◆ **Exercise directions**
Extract the text from each of the records below and repeat every line without any change.

Start Input material

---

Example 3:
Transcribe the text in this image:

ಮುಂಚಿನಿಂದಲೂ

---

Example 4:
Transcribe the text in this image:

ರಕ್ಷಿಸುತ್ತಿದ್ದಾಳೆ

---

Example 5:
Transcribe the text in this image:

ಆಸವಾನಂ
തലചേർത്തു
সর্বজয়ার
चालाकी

End Input material

◆ **Final answer**
---

Example 3:
Transcribe the text in this image:

ಮುಂಚಿನಿಂದಲೂ

---

Example 4:
Transcribe the text in this image:

ರಕ್ಷಿಸುತ್ತಿದ್ದಾಳೆ

---

Example 5:
Transcribe the text in this image:

ಆಸವಾನಂ
തലചേർത്തു
সর্বজয়ার
चालाकी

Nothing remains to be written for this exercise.